### [PROMPT 1]
In the McIntyre biography, what are the answers to these?
(a) Since what year has McIntyre held his jobs at 24/7 Wall St. and 24/7 Tempo?
(b) Of which college publication was McIntyre president?
(c) In what year was that publication founded?
### [PROMPT 2]
Can you reproduce the part of the McIntyre biography starting with "Douglas A. McIntyre" and going on through "jobs since 2006."?
### [PROMPT 3]
Can you take the McIntyre biography further from where it stops?

(Beginning of DOCUMENT TEXT)

Douglas A. McIntyre is the co-founder, chief executive officer and editor in chief of 24/7 Wall St. and 24/7 Tempo. He has held these jobs since 2006.

McIntyre has written thousands of articles for 24/7 Wall St. He is an expert on corporate finance, the automotive industry, media companies and international finance. He has edited articles on national demographics, sports, personal income and travel.

His work has been quoted or mentioned in The New York Times, The Wall Street Journal, Los Angeles Times, The Washington Post, NBC News, Time, The New Yorker, HuffPost USA Today, Business Insider, Yahoo, AOL, MarketWatch, The Atlantic, Bloomberg, New York Post, Chicago Tribune, Forbes, The Guardian and many other major publications. McIntyre has been a guest on CNBC, the BBC and television and radio stations across the country.

A magna cum laude graduate of Harvard College, McIntyre also was president of The Harvard Advocate. Founded in 1866, the Advocate is the oldest college publication in the United States.

(End of DOCUMENT TEXT)
(Beginning of MATERIAL PROVIDED)

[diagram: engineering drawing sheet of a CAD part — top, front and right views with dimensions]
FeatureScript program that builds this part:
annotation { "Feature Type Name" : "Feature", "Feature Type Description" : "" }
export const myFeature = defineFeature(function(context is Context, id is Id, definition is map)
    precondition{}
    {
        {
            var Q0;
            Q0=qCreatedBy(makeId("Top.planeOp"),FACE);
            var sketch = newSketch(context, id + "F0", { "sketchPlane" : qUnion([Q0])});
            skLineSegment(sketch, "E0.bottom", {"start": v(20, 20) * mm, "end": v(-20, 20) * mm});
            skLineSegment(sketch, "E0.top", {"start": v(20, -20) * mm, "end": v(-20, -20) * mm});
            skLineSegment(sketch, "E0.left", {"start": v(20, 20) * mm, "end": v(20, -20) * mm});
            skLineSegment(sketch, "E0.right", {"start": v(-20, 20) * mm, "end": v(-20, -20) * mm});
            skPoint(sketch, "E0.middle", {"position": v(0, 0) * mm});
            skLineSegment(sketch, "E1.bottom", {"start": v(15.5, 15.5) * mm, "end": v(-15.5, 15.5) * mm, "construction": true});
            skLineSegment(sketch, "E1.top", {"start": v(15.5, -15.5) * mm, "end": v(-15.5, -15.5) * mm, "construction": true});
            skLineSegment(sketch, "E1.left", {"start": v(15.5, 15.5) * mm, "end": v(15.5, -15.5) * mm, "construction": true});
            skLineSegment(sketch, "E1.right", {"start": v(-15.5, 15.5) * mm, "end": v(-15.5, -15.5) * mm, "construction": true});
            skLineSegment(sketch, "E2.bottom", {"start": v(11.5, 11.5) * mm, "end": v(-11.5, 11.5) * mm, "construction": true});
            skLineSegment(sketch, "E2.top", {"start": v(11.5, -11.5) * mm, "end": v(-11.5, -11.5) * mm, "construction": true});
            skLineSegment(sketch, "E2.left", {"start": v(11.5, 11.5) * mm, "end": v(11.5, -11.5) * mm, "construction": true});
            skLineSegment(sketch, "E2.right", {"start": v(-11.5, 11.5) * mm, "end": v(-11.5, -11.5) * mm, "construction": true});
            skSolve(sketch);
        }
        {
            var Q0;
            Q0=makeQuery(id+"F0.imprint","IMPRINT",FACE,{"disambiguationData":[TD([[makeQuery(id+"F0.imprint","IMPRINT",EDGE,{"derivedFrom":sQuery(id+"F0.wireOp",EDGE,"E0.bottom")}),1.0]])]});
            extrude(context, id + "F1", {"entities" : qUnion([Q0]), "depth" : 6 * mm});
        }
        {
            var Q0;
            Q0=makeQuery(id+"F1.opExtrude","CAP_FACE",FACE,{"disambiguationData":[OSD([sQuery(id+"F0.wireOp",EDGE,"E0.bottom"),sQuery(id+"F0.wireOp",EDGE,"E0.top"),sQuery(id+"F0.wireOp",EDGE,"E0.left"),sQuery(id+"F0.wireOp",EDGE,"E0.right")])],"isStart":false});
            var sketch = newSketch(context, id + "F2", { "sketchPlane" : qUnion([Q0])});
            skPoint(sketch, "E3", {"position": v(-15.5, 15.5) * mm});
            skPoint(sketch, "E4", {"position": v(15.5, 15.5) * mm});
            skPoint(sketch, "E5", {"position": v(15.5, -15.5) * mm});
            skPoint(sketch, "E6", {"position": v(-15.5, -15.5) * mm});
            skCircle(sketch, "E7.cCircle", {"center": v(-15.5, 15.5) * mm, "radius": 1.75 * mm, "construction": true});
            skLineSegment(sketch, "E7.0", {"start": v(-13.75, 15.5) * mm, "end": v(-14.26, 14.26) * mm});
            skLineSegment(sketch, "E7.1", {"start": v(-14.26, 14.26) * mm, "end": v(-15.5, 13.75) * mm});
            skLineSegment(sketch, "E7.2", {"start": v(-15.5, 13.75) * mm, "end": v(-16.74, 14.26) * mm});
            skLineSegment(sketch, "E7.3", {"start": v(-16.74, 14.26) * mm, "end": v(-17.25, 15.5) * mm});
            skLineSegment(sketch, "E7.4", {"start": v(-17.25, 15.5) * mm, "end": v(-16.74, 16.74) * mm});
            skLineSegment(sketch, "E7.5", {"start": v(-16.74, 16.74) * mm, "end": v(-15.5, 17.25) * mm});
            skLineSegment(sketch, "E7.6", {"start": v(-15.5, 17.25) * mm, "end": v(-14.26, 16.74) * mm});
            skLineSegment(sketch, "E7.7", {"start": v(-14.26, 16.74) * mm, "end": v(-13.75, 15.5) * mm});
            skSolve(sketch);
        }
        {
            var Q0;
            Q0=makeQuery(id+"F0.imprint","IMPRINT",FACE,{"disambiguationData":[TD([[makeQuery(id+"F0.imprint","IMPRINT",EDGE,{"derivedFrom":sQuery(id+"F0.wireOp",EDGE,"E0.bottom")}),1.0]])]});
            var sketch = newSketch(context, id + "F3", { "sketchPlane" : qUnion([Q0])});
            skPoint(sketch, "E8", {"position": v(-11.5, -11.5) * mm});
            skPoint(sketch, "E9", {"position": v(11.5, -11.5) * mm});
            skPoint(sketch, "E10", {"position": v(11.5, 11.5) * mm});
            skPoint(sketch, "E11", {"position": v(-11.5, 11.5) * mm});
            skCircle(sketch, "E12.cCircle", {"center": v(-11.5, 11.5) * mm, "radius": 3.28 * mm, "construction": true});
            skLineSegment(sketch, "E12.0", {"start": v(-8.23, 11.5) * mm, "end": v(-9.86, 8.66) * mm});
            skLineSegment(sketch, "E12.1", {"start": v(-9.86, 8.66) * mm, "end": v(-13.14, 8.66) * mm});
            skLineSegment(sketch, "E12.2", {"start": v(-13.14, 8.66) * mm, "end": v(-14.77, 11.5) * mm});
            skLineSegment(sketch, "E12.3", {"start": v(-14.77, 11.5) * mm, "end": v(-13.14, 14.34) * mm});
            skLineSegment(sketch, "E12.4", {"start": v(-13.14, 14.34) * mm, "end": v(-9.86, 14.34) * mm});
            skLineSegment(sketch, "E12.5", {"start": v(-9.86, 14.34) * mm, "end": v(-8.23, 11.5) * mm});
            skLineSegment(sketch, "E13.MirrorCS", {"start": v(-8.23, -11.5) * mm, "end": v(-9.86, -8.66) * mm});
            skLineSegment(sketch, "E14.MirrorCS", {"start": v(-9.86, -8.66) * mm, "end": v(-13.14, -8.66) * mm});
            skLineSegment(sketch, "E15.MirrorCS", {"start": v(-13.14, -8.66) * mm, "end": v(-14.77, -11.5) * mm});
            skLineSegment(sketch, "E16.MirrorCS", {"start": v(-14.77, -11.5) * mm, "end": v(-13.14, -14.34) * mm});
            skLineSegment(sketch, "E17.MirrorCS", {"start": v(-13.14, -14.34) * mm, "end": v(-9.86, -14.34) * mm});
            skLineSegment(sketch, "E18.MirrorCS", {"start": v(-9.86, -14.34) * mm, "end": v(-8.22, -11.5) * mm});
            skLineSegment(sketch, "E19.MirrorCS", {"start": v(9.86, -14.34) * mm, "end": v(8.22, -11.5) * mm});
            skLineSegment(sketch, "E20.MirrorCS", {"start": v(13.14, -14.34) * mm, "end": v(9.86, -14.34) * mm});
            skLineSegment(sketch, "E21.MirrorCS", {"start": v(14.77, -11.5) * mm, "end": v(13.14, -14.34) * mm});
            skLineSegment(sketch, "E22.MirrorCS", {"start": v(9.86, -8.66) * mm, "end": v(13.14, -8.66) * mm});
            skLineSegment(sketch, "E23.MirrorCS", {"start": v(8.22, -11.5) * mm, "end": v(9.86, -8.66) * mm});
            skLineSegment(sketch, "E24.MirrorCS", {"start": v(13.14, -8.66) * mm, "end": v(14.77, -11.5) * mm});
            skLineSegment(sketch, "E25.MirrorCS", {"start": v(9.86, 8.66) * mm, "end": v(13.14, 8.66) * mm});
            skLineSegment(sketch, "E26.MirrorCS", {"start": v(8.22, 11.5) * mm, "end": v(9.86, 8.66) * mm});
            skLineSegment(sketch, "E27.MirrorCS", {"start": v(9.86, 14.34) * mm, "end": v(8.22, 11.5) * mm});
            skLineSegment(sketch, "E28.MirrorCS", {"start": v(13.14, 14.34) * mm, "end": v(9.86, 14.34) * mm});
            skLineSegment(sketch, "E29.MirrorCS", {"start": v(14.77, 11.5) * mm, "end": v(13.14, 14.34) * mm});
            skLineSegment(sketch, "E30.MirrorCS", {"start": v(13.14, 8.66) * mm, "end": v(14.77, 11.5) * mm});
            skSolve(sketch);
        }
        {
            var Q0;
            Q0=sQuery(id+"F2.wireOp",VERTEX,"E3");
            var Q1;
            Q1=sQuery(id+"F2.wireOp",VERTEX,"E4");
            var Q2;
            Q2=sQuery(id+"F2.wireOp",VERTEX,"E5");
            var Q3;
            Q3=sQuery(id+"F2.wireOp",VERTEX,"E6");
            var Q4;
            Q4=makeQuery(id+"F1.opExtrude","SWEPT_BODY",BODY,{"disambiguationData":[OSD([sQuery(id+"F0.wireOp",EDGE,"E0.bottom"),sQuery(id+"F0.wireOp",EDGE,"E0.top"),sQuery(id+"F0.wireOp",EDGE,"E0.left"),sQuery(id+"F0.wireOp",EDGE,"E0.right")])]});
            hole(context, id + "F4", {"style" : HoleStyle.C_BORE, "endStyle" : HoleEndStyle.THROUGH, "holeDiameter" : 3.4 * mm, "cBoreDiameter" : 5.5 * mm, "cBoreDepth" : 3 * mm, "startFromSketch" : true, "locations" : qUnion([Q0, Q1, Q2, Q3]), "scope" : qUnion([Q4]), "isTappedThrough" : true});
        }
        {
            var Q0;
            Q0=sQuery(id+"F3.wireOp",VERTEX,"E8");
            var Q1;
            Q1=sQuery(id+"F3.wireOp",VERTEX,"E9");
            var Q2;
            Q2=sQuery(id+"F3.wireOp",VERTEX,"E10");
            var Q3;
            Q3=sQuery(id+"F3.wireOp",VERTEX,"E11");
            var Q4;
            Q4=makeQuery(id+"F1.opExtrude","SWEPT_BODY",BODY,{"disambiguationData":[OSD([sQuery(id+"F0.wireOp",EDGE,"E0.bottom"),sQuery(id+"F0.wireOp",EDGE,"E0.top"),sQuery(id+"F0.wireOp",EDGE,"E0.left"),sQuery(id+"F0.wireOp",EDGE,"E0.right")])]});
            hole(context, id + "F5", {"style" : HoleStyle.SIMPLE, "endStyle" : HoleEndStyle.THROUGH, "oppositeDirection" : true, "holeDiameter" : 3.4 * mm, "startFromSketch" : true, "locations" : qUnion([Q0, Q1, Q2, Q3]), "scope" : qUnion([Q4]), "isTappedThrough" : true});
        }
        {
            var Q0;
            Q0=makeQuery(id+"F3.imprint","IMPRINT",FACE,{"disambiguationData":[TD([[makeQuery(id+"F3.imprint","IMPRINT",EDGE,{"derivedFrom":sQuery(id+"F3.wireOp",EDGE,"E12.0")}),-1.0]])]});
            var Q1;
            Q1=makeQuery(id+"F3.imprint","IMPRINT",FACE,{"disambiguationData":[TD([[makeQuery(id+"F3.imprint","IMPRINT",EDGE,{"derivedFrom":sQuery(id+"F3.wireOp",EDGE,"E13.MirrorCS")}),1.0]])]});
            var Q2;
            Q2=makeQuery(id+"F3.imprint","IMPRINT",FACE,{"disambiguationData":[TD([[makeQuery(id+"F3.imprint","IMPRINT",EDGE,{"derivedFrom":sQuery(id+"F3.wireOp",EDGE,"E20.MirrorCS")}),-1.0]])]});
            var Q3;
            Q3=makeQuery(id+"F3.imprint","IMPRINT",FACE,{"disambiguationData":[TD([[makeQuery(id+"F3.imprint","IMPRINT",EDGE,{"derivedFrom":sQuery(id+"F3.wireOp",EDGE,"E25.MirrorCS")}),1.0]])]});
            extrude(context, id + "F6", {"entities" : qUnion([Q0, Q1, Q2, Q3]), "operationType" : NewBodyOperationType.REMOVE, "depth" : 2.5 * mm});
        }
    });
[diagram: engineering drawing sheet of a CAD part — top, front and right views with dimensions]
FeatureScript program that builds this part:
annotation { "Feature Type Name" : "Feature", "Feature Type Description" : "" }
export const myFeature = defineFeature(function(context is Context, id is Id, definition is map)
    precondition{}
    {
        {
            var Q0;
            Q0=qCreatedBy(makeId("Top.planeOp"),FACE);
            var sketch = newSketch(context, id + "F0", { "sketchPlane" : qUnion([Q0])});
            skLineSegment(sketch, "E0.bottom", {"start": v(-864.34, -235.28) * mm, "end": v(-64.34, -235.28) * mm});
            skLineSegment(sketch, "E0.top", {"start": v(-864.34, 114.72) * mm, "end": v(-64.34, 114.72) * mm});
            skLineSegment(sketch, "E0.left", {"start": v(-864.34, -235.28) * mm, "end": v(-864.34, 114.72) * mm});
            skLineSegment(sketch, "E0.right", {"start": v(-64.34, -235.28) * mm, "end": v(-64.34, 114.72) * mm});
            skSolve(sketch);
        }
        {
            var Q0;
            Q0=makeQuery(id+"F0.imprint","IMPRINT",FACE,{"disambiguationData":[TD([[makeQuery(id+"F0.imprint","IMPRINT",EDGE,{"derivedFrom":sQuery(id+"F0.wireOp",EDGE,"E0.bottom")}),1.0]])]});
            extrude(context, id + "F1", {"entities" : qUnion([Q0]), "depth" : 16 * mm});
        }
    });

(End of MATERIAL PROVIDED)

### [ANSWER SECTION 1]
(a) 2006
(b) The Harvard Advocate
(c) 1866

### [ANSWER SECTION 2]
Douglas A. McIntyre is the co-founder, chief executive officer and editor in chief of 24/7 Wall St. and 24/7 Tempo. He has held these jobs since 2006.

### [ANSWER SECTION 3]
TheStreet.com, Comps.com and Edgar Online are some of the public companies for which McIntyre served on the board of directors. He was a Vicinity Corporation board member when the company was sold to Microsoft in 2002. He served on the audit committees of some of these companies.

McIntyre has been the CEO of FutureSource, a provider of trading terminals and news to commodities and futures traders. He was president of Switchboard, the online phone directory company. He served as chairman and CEO of On2 Technologies, the video compression company that provided video compression software for Adobe’s Flash. Google bought On2 in 2009.